# Freeze dried or dehydrated tomatos?



## edteach (Nov 14, 2016)

Looking to put some Tomatos away for long term storage. Freeze dried or dehydrated and were to buy them. I will be putting them in vacuum sealed mylar bags.


----------



## Smitty901 (Nov 16, 2012)

never know anyone to dehydrate Tomatoes or Freeze dry them. They are a prefect food for canning and store well.


----------



## Redneck (Oct 6, 2016)

I grow my own but also store the Emergency Essentials tomato powder, which can last 25 years. https://beprepared.com/tomato-powder-large-can.html


----------



## Robie (Jun 2, 2016)

Dehydrated tomatoes are like potato chips.

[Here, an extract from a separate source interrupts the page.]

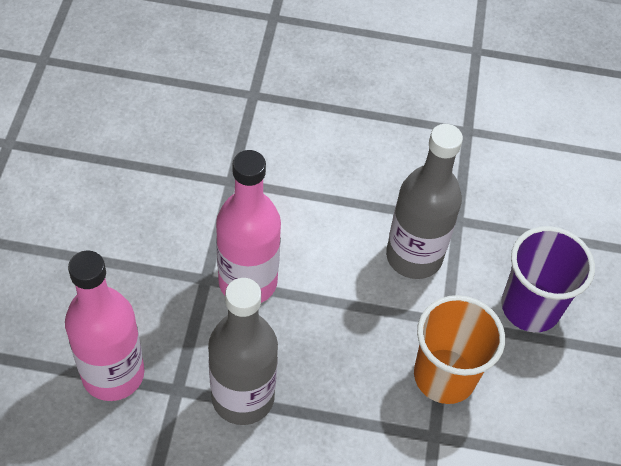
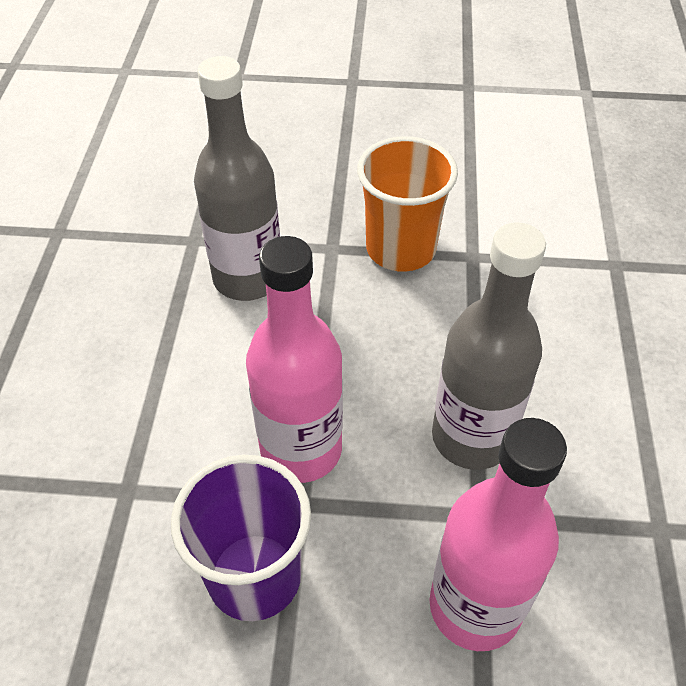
camera: 90 degrees left, 5 degrees down
(530, 307) = (305, 183): purple cup -> purple cup (254, 576)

I did a whole bunch once to put away and ended up eating every last one of them.

Some spices before dehydrating and ....yum.

They re hydrate wonderfully also.


----------



## edteach (Nov 14, 2016)

So will dehydrated Tomatos keep for 20 years if vacuum sealed?


----------



## Redneck (Oct 6, 2016)

edteach said:


> So will dehydrated Tomatos keep for 20 years if vacuum sealed?


From what I've read, they last a year or two.


----------



## Chiefster23 (Feb 5, 2016)

I have dehydrated tomatoes. They taste incredible. Like a flavor explosion in your mouth. I don’t think they would last 20 years. I have never kept mine for more than 6 or 8 months.


----------



## Broncosfan (Mar 2, 2014)

We have dehydrated tomatoes and vacuum sealed them in canning jars the last several years. We used the "Super Sweet 100" variety. and cut in quarters or else they extremely large. We prefer using jars as to bags becasue in the bags they seem to stick together more. I know they last at least 2 years. We use in salads, stir fry on top of nachos etc. I have done slices but like the smaller ones better.


----------